Non era questa l’impostazione iniziale dei Ventisette, radunatisi con l’intenzione di porre come condizione tassativa a Londra per il rinvio l’approvazione dell’accordo di recesso la prossima settimana. «L’accordo di recesso – ha detto duro il presidente francese Emmanuel Macron arrivando al vertice – non può esser rinegoziato. Se il Parlamento britannico (la prossima settimana ndr) voterà no, ci avviamo al no-deal (l’uscita senza accordo)». «La mia sensazione è di aspettare Godot – ironizzava il premier lussemburghese Xavier Bettel – e Godot non arriva. Se non ci sarà il sì di Westminster avremo il no deal». E infatti il presidente del Consiglio Europeo Donald Tusk aveva preparato una bozza di conclusioni che prevedeva un’estensione fino al 22 maggio, non prorogabile per via delle elezioni. Anzi il presidente del Parlamento Europeo, Antonio Tajani, aveva chiesto l’11 aprile, termine ultimo per annunciare (o meno) la partecipazione alle europee.

Solo che a provocare un ripensamento è stato l’incontro di un paio d’ore tra i 27 e May, prima che la premier lasciasse i leader da soli. Un incontro decisamente deludente. Raccontano di un fuoco di fila di domande alla premier, del tipo: che cosa ti fa pensare che riuscirai a strappare il sì a Westminster dopo due no? Che cosa conti di fare se arriva la terza bocciatura? May, dicono, non ha saputo rispondere, la sensazione nell’aria era di una leader che ormai non sa più che pesci prendere, «i leader hanno perso ogni speranza che riesca a far passare l’accordo di recesso la prossima settimana» diceva un diplomatico. Con ormai l’altissimo rischio di un no-deal.

A quel punto la discussione ha preso un’altra piega, e ha portato a mettere in dubbio proprio questa condizione, anche se con varie «sfumature» (più duri francesi, belgi, lussemburghesi, molto disponibili con Londra i polacchi, a metà italiani e tedeschi). Perché, al di là di prevedere un possibile vertice straordinario il 28 marzo (a questo punto sembra tramontato), anche i leader non sapevano bene che fare nel probabile caso di un terzo no di Westminster. E nessuno vuole un catastrofico no-deal. «Dobbiamo lavorare fino all’ultimo minuto per evitarlo» avvertiva la cancelliera Angela Merkel.

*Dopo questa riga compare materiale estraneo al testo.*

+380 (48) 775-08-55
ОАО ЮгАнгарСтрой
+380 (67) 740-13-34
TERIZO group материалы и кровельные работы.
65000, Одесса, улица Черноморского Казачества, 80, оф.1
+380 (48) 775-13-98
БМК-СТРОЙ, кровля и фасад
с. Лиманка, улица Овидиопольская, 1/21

In serata i francesi hanno avanzato una nuova proposta: niente condizioni di un voto la prossima settimana, ma un rinvio ancora più limitato, che tiene conto anche delle richieste di Tajani: estensione fino al 7 maggio, con la possibilità per Londra di notificare entro l’11 aprile l’intenzione di tenere elezioni europee. In questo caso, sarebbe possibile anche un rinvio lungo, almeno fino al 31 dicembre 2019. Altrimenti il 7 maggio uscita comunque, con o senza accordo. Una proposta che non ha avuto successo. Alla fine, si è arrivata alla soluzione della doppia data, il che dovrebbe evitare anche un vertice straordinario la prossima settimana. Una cosa è chiara: i 27 hanno capito che nel caos britannico incauti ultimatum potrebbero solo peggiorare la situazione. C’è la sensazione, oltretutto, che a Londra ormai tutto può succedere, dalle dimissioni di May a un nuovo referendum.